Le gouvernement a procédé à l’adoption finale de la Loi sur la protection des variétés végétales et des droits des cultivateurs (loi 53 de l’année 2001) en vue d’interdire l’enregistrement des cultivars qui contiennent des gènes Terminator. Selon le libellé de la loi : “18.(1) Toute demande d’enregistrement aux termes de l’article 14 sera [...] accompagnée d’une déclaration écrite sous serment en vertu de laquelle le demandeur atteste que la variété ne comprend ni gène ni séquence génétique relevant de la technique Terminator” [6].

Actuellement, 160 régions européennes se sont déclarées “zone sans OGM”. Concrètement, c’est pratiquement tout le territoire autrichien, français, grec, italien et polonais. Organisée par GENET, l’Assemblée des Régions européennes et The Foundation of future farming, une conférence aura lieu à Berlin les 14 et 15 janvier 2006 sur ce thème.

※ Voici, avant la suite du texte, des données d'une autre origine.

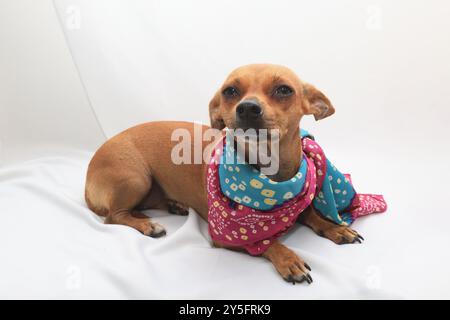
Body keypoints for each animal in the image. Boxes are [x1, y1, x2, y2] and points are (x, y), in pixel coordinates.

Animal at [86, 63, 364, 284]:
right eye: (230, 91)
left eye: (284, 90)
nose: (248, 107)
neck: (269, 177)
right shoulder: (228, 238)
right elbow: (263, 243)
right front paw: (287, 258)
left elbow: (311, 214)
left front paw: (334, 228)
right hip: (136, 179)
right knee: (113, 217)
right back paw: (147, 224)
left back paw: (174, 205)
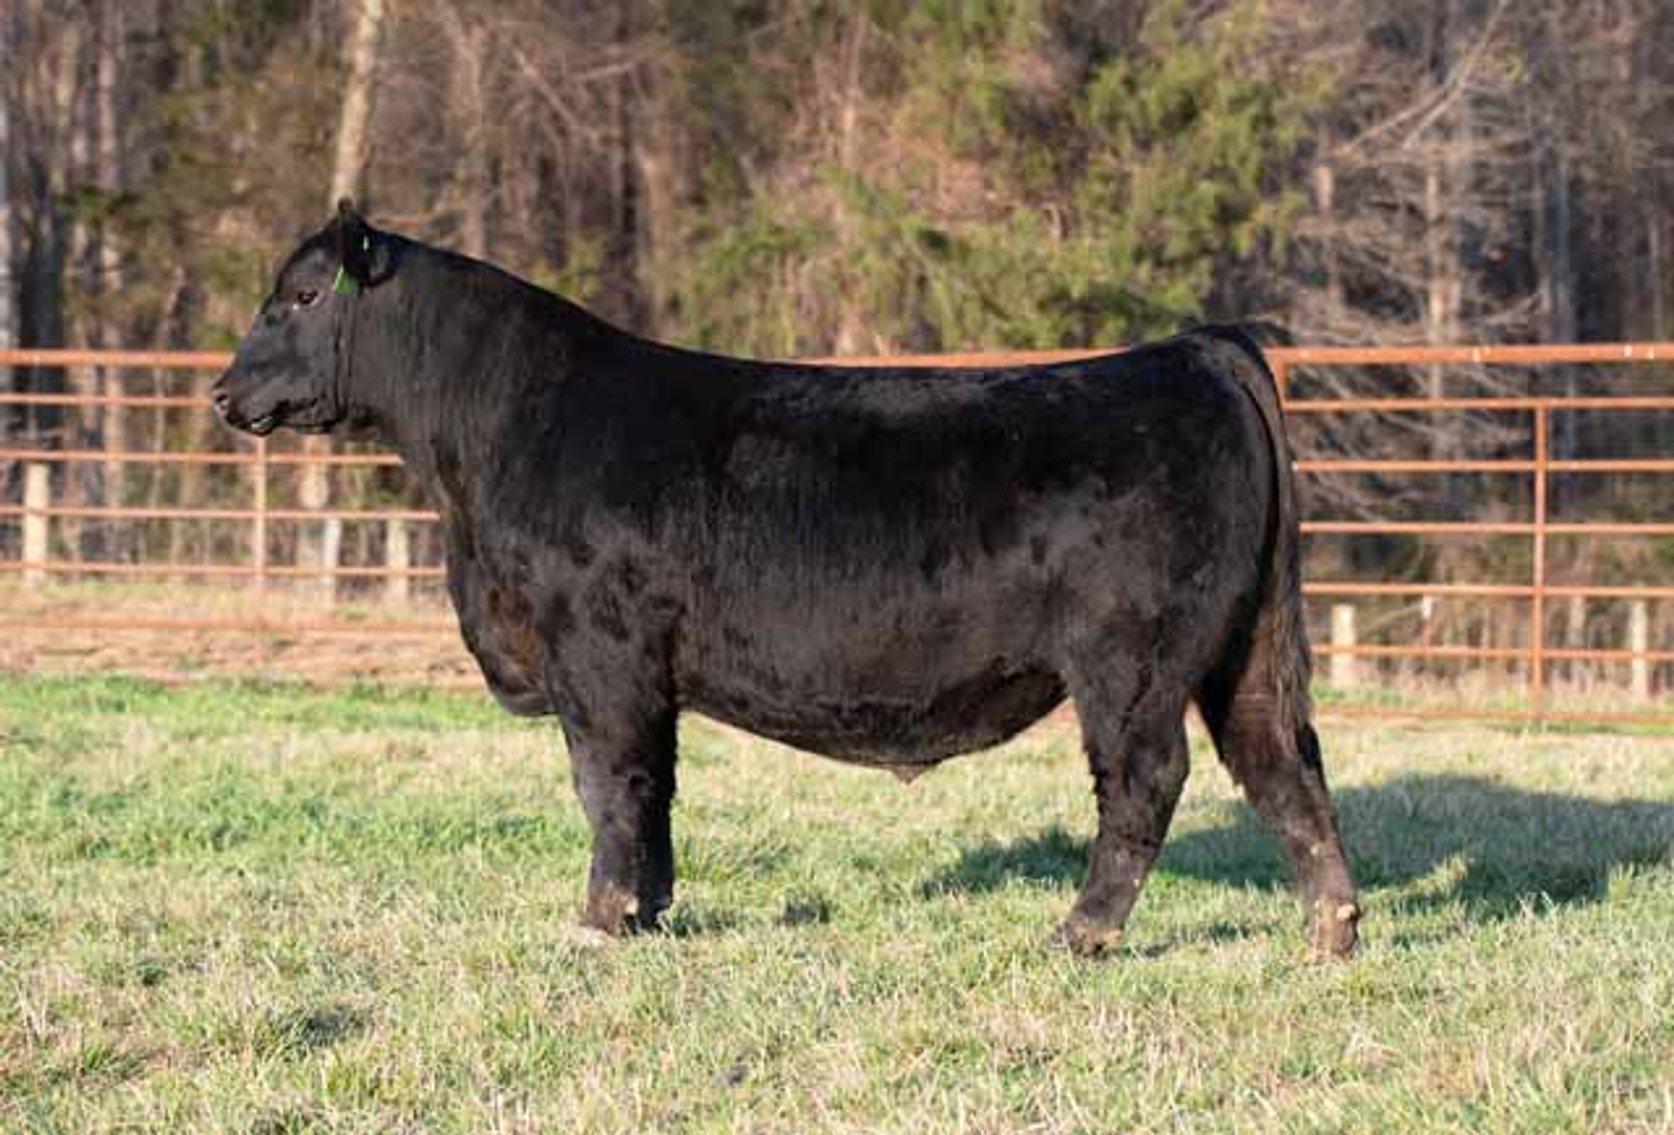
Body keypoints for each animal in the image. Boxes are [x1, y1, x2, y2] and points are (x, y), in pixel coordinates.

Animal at [213, 201, 1360, 958]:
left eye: (300, 295)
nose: (224, 392)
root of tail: (1192, 350)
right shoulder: (644, 670)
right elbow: (655, 789)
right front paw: (649, 914)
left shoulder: (598, 651)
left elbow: (608, 785)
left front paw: (597, 925)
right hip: (1238, 651)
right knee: (1284, 762)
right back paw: (1332, 929)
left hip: (1133, 659)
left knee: (1146, 779)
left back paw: (1080, 932)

Le 8 novembre 2005, les électeurs du comté de Sonoma ont dit non à l’interdiction des PGM à 55,6% (76 670 personnes) [7]. Actuellement, trois comtés ont interdit les PGM : Marin, Mendocino et Trinity, alors que trois autres ont rejeté les proposition de moratoire : Butte, Humboldt et San Luis Obispo.

Les superviseurs du comté de Lake ont rejeté, le 12 octobre 2005, deux demandes en vue d’interdire temporairement les PGM. L’une des demandes (rejetée à trois contre deux) concernait plus spécifiquement un moratoire sur la luzerne GM [8].

Merlo, dans la région de San Luis, est devenue le 28 septembre 2005, la troisième ville argentine à se déclarer “zone sans OGM”. La demande avait été faite par l’Union végétarienne argentine [9].

Le conseil municipal de Santa Cruz, dans la province de Guanacaste s’est déclaré le 24 octobre 2005 “zone sans OGM” [10]. Il s’agit de la deuxième municipalité du Costa Rica, après Paraíso de Cartago, à prendre un tel engagement. La décision a été votée à l’unanimité et fait suite à la demande des communautés locales qui craignent que leurs cultures ne soient contaminées. Le Conseil veut aussi promouvoir l’agroécologie dans la région.

Plus de 300 leaders et autorités du territoire indigène de Zenu, à San Andres de Sotavento, ont déclaré leur territoire “zone sans OGM” [11]. Cette décision s’appuie sur l’importance du maïs dans leur culture et leur alimentation. Actuellement, cette communauté conserve plus de 25 variétés de maïs différents.